◆ **Transcribed page contents**
■ ■ ■ ■ ■ ■ ■

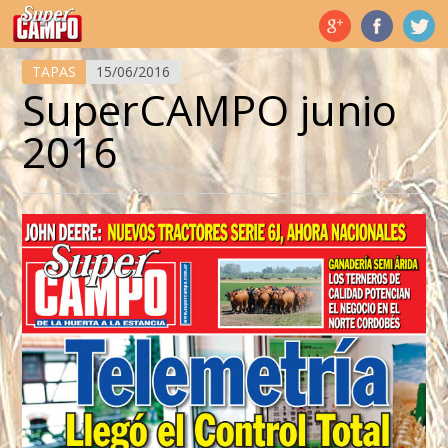
Temas de hoy
TAPAS
15/06/2016
SuperCAMPO junio
2016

■ ■ ■ ■ ■ ■ ■

◆ **TASK PROMPT**
What is needed is an exact reproduction of the data, pictures excluded.

◆ **RESULT**
Temas de hoy
TAPAS
15/06/2016
SuperCAMPO junio
2016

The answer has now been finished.